Tasks ▸
1/ Translate this sentence from the task class notes into Spanish: "The list of reward functions used during an experiment should be specified in the recipe file."
2/ Please write out the part of the task class notes between "- The tokenizer" and "the recipe file.", inclusive, with no changes.

Supplied passage ▸
###

Additional information to create a task class

Here is a list of the methods that you can implement in your task class:

load() (mandatory): This method is responsible for loading the dataset (it is called during the GRPO training). It usually uses the dataset_id_or_path defined in the recipe file (automatically parsed from the recipe file and set in self.dataset_id_or_path in your task) and create the class variable self.dataset.
- Input: nothing
- Output: nothing
dataset_preprocess() (optional): This method is called after the load() method in the GRPO training and is used to preprocess the dataset. The method is defined by default in the base class so you can omit it if you don't need to preprocess the dataset in a custom manner. If you would like to add custom preprocessing, you can override this method and takes inspiration from the implementation in the base class (RLTask).
- Input: tokenizer (huggingface Tokenizer)
  - The tokenizer can be used in the method to apply a chat template for example (tokenizer.apply_chat_template()).
- Output: dataset (huggingface Dataset)
  - This dataset should contain two splits: dataset["train"] and dataset["test"].
  - Each of these splits should at least contain a column named "prompt", you can also add as many other columns as you need (then the other columns can be used during the computations of the rewards).
*_reward() (optional): You can implement as many reward functions as you want. The list of reward functions used during an experiment should be specified in the recipe file.
- Input: completions, **kwargs
  - During the GRPO training, the reward functions will be called automatically with the following parameters:
    - completions: list of strings containing the generated text completions (without the prompts). The completions usually contains the thinking and the answer if you follow the standard format.

###

Excerpted records ▸
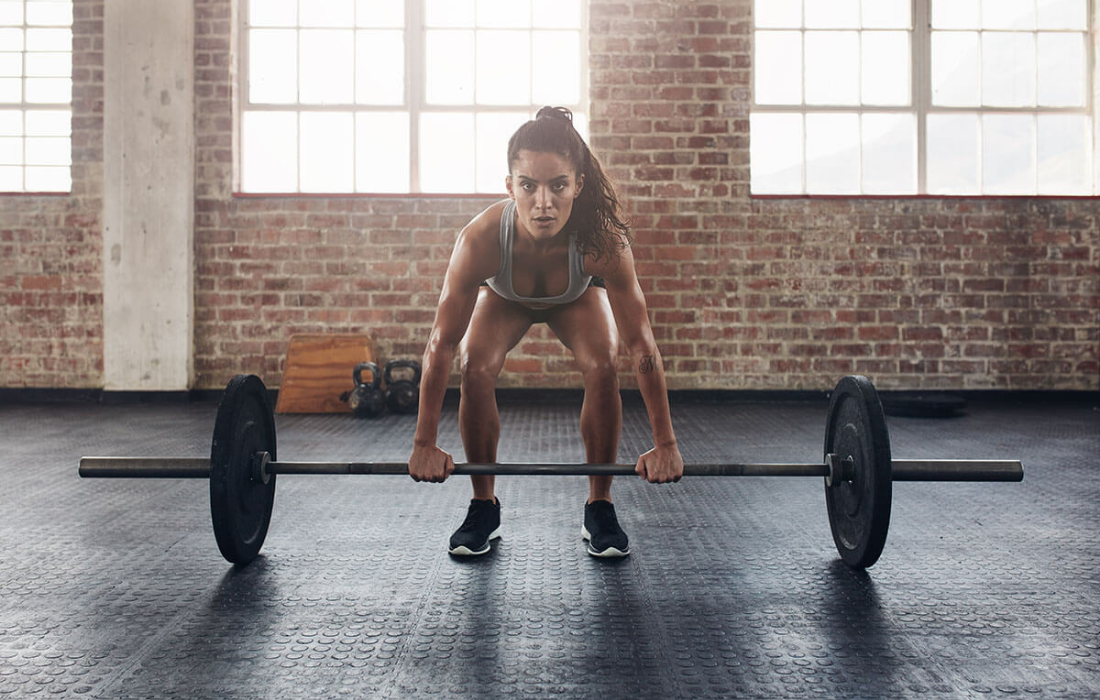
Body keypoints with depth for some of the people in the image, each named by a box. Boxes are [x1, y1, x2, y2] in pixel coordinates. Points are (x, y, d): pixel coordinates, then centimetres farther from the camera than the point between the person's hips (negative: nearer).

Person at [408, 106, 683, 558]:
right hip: (504, 297, 0)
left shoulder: (604, 242, -42)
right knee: (476, 368, -23)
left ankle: (599, 508, -5)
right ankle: (484, 507, -2)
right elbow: (442, 343, -32)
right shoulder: (480, 240, -42)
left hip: (577, 298, 0)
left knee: (602, 366, -24)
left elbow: (641, 344, -33)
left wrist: (665, 444, -30)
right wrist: (424, 445, -28)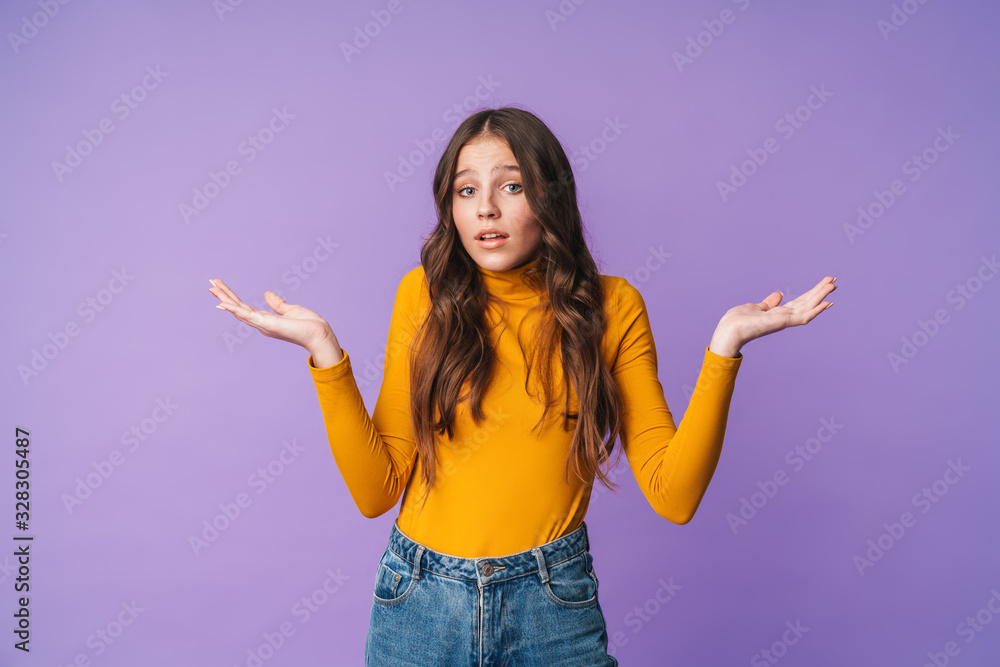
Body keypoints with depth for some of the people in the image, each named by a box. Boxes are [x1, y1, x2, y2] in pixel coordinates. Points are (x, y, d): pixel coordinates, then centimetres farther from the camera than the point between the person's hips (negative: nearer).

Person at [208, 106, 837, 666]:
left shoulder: (610, 307, -4)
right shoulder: (426, 295, -3)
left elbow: (674, 495, -9)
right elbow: (376, 489, -6)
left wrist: (725, 346, -16)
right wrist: (325, 349, -14)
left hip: (553, 605, -1)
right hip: (420, 599, 1)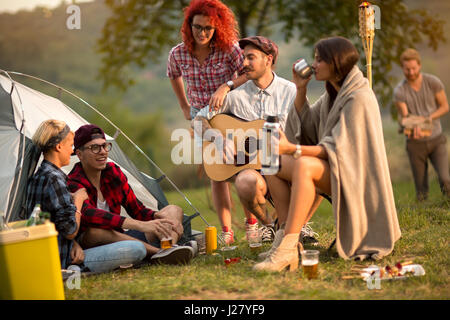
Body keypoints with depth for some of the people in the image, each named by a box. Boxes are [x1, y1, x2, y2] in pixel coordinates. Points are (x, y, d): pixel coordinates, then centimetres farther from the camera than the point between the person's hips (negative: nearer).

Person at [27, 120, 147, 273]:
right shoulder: (54, 179, -19)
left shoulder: (38, 176, 13)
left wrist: (75, 245, 0)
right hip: (62, 263, -10)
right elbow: (70, 231, -19)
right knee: (138, 250, -13)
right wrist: (78, 200, -4)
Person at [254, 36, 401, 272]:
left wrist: (292, 149, -34)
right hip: (329, 169, 9)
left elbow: (338, 149, -23)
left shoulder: (358, 98, -16)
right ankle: (291, 237, -19)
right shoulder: (332, 94, 13)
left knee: (304, 165, -36)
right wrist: (300, 89, 7)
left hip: (351, 175, -9)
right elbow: (305, 127, 17)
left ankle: (287, 247, -41)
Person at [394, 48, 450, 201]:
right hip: (415, 143, 0)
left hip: (436, 139, 0)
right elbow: (405, 118, -16)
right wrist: (415, 128, -40)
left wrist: (430, 117, -20)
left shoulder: (433, 82, -8)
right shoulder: (399, 91, -11)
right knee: (421, 194, 4)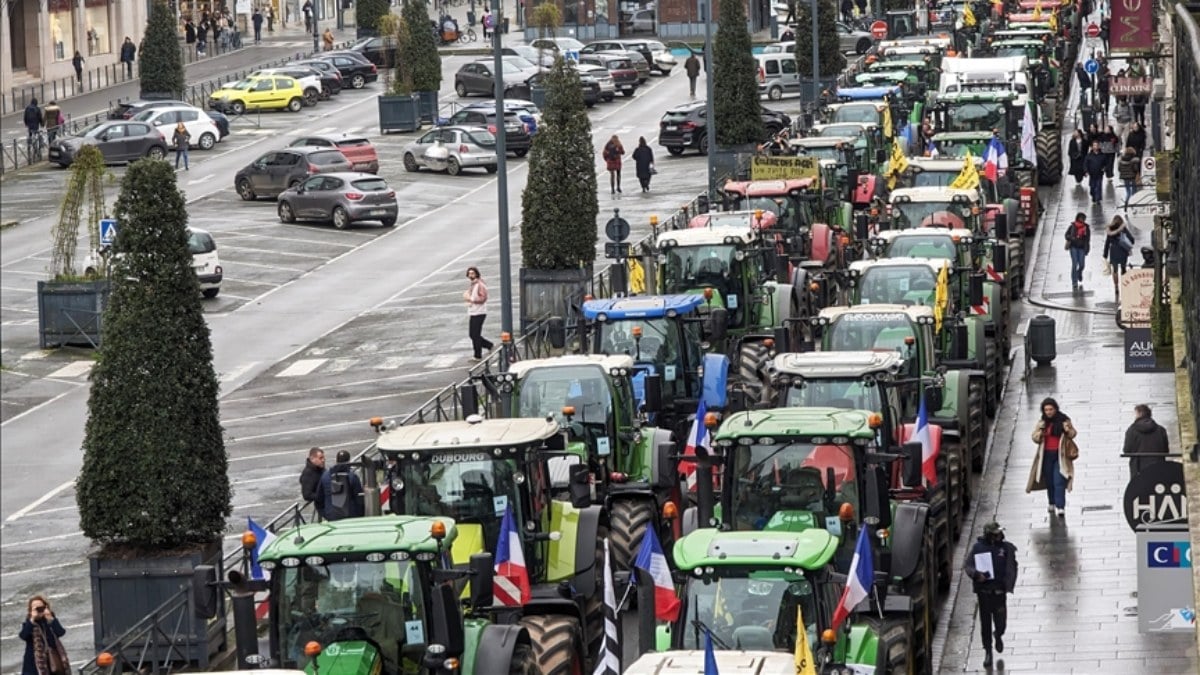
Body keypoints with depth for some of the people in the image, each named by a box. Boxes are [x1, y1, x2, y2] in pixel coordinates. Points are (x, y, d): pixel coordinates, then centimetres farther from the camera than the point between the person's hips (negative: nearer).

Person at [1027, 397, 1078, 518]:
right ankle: (1052, 503, 28)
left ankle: (1060, 507, -14)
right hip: (1047, 455, 3)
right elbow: (1035, 438, 3)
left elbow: (1073, 434, 5)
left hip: (1060, 455, -3)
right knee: (1049, 480, 11)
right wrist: (1040, 433, -19)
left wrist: (1068, 431, -18)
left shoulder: (1064, 420, -5)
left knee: (1059, 481, -12)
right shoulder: (1042, 422, 2)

###

Solutions to each task ▸
1/ La lista de funciones de recompensa utilizadas durante un experimento debe especificarse en el archivo de receta.

2/
- The tokenizer can be used in the method to apply a chat template for example (tokenizer.apply_chat_template()).
- Output: dataset (huggingface Dataset)
  - This dataset should contain two splits: dataset["train"] and dataset["test"].
  - Each of these splits should at least contain a column named "prompt", you can also add as many other columns as you need (then the other columns can be used during the computations of the rewards).
*_reward() (optional): You can implement as many reward functions as you want. The list of reward functions used during an experiment should be specified in the recipe file.